After the first snowfall, Tess found an abandoned forest service cabin at the foot of an overgrown trail. She moved inside, continued to search. She turned over stones in the snow, peered into hollows in trees, but the serpent could not be found. Though the winter was mild, Tess’ toenails turned black and died. Her hair grew into coarse ropes. Her clothing faded and thinned at the seams. She slept through the long nights, twelve hours at a time, taking pride in her austerity. In truth, ascetics merely squander youth, but who doesn’t long to command the wind? To love and be loved in turn?
When finally the snow began to melt, revealing soggy patches of black mud, Tess began to doubt her purpose, to plot when she should leave. She considered graduate school. Or organic farming, perhaps in Mexico. But on an early morning in the month of June, just yards from her latrine, she spotted the snake again, coiled beneath a fallen log. Tess’ heart pounded as she took aim. In one swift motion, she sliced her through the neck.

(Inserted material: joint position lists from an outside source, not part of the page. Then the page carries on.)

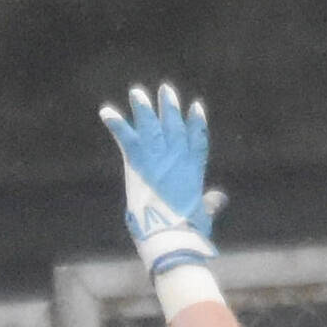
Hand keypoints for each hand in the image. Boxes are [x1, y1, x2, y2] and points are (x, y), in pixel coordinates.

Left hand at [100, 83, 224, 278]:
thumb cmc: (189, 234)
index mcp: (194, 172)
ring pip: (151, 127)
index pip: (197, 140)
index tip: (196, 106)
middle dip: (169, 108)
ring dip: (143, 109)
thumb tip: (220, 198)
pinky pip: (126, 139)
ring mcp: (158, 159)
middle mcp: (177, 159)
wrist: (172, 237)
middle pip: (174, 127)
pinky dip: (116, 124)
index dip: (197, 123)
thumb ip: (210, 204)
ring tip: (136, 93)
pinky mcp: (139, 164)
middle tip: (165, 89)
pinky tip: (106, 112)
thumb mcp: (203, 217)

Tess could hardly breathe as she draped the serpent’s body over her shoulders, carried her back to the fire pit. She gathered wood, struck a match, draped the glistening muscle over the flames. The serpent’s scales charred, and her ruby eyes sizzled, popped. Tess’ stomach churned, but she did not want to feel remorse. Instead, she removed her clothes and sang. We are the champions, my fri-end.
When Tess figured the snake must be done, she used her knife to carve a chunk from her belly. She worked the meat between her right molars first, then left. Between her front teeth, she nibbled the stray bits. There was a pleasant note of molasses in the bones.
By noon, the sun was white-hot overhead, and the snake was fully digested, but Tess felt no alteration within. Either the serpent held no charm, or her soul concealed nothing divine. Tess looked down at her naked body, brown and strong and hairy, freckles spattered across her chest.
Tess felt acid in her throat. She spun on her heels and ran to the nearest boulder, climbed to the highest point. For hours, she bawled into thin currents of air.
Eventually, she grew tired, cold. She dried her eyes, then stood, stretched, yawned. She kicked rocks at a gray-feathered bird.
The bird flapped her wings, but did not retreat.
“Be afraid!” Tess waved a menacing fist. The bird pecked at something on the ground. Blood pulsed in Tess’ ears. She charged toward the bird, her lips white and murderous, but as she leapt over a fallen log, her foot caught on a broken limb. Tess’ body lurched forward, up and over the edge of the boulder. As Tess began to fall, she clutched wildly for the solid ground behind her, for a reality better than the present. Her fingernails scraped only dust from stone.